Stefania ora è a Lusaka ed è capo missione di Caritas Repubblica Ceca, dopo aver lavorato per anni per Africa Chiama di Fano. Non sa dire quanto rimarrà, ma sa che è proprio lì che vuole stare ora. «Non mi sento un’eroina né un esempio, sono solo fortunata: per avere genitori che hanno sempre creduto in me e che mi hanno lasciata andare, fidandosi del mio istinto; per avere un lavoro che amo e che mi sono costruita a fatica, senza master universitari ma con l’esperienza, nel posto che ho scelto e che mi ha dato una famiglia – rivela Stefania –. Lo Zambia è un Paese unico, cristiano per costituzione ma aperto agli altri. Ospita rifugiati da decenni e cerca di lasciarti lavorare per la sua gente. A volte lo amo, altre lo odio. Quando sono in Italia non vedo l’ora di rientrare, ma ogni tanto vorrei scappare per la precarietà di un Paese ancora debole e corrotto, scappare da chi ogni giorno mi ricorda che sono bianca e che conta i soldi che hai nel portafoglio anziché apprezzarti per quello che sei. Si può pensare che vivere qui sia facile, ma non lo è. Soprattutto quando diventi mamma: cresci tua figlia come ti hanno insegnato, e senza aiuti, in un Paese che cresce i suoi figli come non avresti mai pensato».
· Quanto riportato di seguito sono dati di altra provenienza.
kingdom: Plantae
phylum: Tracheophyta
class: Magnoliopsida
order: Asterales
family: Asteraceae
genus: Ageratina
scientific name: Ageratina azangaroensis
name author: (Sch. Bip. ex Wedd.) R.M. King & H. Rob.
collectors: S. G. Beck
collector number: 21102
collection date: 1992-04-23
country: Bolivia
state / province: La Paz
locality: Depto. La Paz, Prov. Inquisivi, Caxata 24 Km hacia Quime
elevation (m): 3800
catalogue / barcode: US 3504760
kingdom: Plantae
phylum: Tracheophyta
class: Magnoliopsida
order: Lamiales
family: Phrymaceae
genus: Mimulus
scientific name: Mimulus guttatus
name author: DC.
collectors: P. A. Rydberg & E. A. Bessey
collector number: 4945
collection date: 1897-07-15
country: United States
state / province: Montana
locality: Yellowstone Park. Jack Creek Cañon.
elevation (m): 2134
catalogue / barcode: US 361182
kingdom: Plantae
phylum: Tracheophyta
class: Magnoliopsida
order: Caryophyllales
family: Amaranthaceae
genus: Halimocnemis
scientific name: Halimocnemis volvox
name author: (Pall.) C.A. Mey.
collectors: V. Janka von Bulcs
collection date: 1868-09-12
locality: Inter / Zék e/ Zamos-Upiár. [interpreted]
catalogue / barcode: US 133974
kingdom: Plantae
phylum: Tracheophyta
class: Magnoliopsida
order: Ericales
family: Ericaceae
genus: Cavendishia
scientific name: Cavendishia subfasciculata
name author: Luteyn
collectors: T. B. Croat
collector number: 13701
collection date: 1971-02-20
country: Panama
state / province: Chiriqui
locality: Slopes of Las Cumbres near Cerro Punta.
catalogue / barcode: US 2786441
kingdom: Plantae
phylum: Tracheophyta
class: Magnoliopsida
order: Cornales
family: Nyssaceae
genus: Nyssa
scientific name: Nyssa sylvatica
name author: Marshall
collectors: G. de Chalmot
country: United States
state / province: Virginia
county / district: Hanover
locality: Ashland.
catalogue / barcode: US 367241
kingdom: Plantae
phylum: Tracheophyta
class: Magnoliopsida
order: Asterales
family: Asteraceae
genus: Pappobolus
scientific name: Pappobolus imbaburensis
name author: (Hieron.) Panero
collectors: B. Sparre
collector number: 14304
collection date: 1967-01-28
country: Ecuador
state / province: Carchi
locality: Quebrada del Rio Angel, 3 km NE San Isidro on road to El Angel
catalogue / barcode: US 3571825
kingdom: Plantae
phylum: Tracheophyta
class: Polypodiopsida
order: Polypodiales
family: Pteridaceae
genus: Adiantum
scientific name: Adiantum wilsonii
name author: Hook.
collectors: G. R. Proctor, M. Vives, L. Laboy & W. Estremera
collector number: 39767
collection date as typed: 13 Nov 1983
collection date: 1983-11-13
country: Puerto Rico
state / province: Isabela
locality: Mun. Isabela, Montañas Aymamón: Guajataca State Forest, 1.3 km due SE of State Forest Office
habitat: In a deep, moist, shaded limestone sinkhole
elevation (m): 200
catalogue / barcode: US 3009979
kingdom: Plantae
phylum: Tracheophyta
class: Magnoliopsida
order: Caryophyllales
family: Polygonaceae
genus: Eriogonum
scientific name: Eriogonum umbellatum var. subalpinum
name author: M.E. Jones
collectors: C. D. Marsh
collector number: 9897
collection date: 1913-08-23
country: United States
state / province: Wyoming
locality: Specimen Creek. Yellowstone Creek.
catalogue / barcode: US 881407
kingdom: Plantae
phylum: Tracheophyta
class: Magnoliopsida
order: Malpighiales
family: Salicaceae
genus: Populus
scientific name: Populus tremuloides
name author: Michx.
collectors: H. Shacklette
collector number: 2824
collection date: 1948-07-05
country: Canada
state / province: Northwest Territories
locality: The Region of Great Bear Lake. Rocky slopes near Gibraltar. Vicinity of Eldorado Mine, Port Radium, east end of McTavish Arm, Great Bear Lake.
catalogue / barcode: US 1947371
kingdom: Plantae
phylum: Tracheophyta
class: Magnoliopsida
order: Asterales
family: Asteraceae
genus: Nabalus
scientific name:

Eppure Stefania non si pente mai del percorso fatto e di aver preso questa strada così lontana da casa nei modi, nelle abitudini, nello stile. E anche se le mancano tanto le passeggiate e i giri in bicicletta a Castel Rozzone, le attività culturali che in Zambia non esistono, la mozzarella, il pane fresco, le tradizioni di paese come la festa patronale e la benedizione delle uova, la sua nonna, la famiglia, le amiche… non cambierebbe la sua casa africana per nessun altro profumo al mondo.